YOUR OBJECTIVE: The answer should be an exact repeat of the stretch of material below from the line containing "One object in" through the line containing "A large merge".
-- MATERIAL PROVIDED follows --
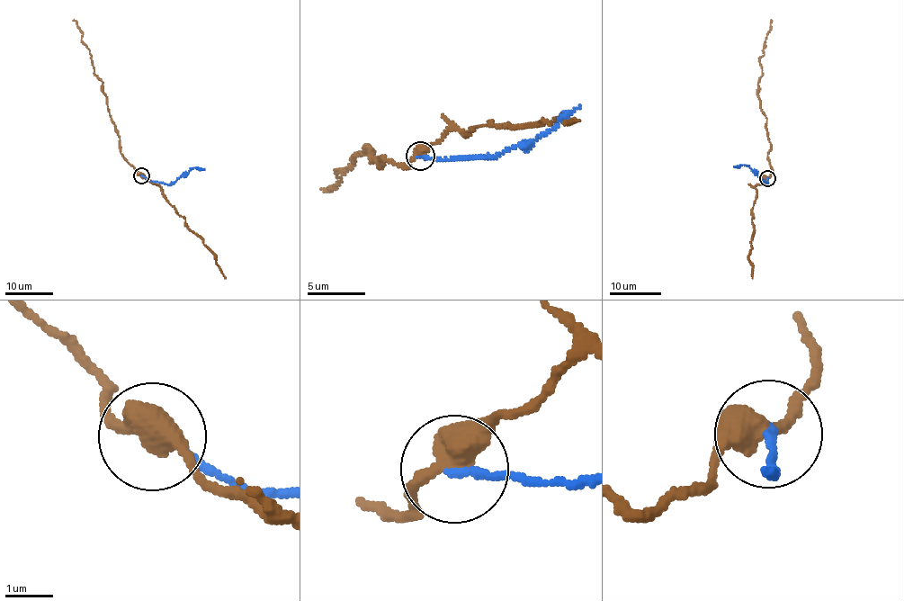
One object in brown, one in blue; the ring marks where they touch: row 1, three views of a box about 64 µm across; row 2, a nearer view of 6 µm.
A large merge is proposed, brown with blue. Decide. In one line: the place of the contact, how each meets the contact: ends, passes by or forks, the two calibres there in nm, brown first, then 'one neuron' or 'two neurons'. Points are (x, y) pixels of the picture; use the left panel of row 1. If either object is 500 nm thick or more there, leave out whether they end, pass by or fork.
-- MATERIAL PROVIDED concluded --
-- MATERIAL PROVIDED follows --
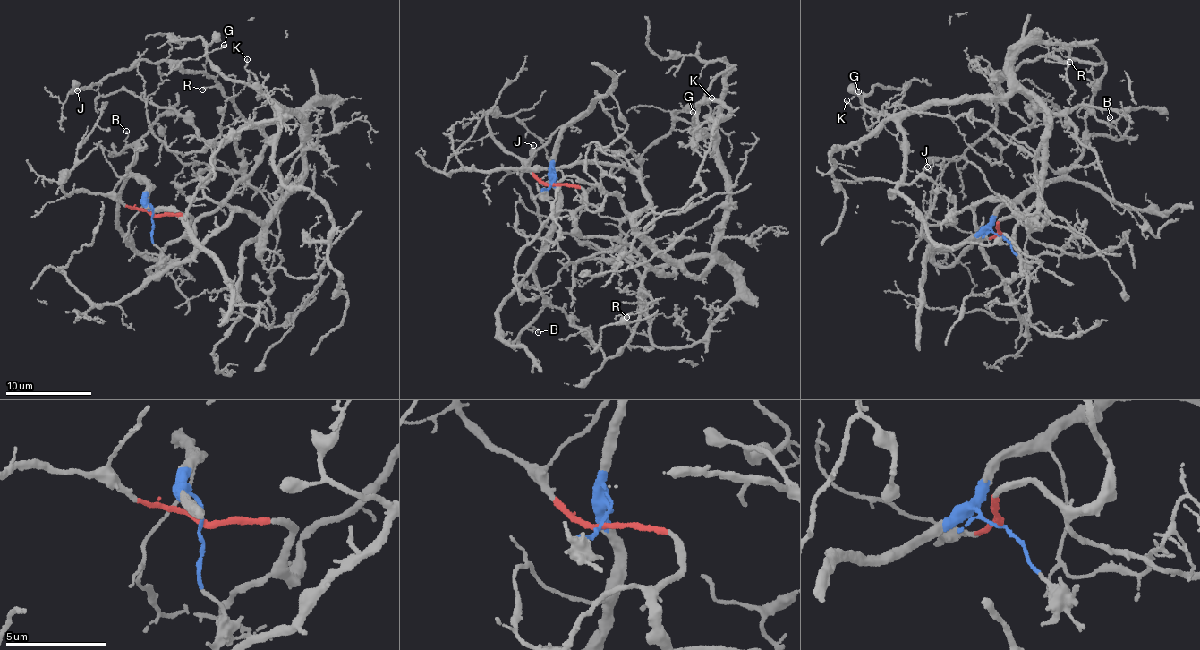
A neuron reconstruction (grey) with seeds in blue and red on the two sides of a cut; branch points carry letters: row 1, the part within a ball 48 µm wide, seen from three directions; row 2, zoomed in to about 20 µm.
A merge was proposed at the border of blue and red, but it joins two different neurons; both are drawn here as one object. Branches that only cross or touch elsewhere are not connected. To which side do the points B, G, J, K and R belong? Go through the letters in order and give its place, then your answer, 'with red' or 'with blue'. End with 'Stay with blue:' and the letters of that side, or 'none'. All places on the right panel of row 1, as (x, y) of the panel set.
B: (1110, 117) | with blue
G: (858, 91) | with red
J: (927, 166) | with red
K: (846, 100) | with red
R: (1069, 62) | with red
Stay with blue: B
-- MATERIAL PROVIDED concluded --
OUTPUT OF THE TASK:
One object in brown, one in blue; the ring marks where they touch: row 1, three views of a box about 64 µm across; row 2, a nearer view of 6 µm.
A large merge is proposed, brown with blue. Decide. In one line: the place of the contact, how each meets the contact: ends, passes by or forks, the two calibres there in nm, brown first, then 'one neuron' or 'two neurons'. Points are (x, y) pixels of the picture; use the left panel of row 1. If either object is 500 nm thick or more there, leave out whether they end, pass by or fork.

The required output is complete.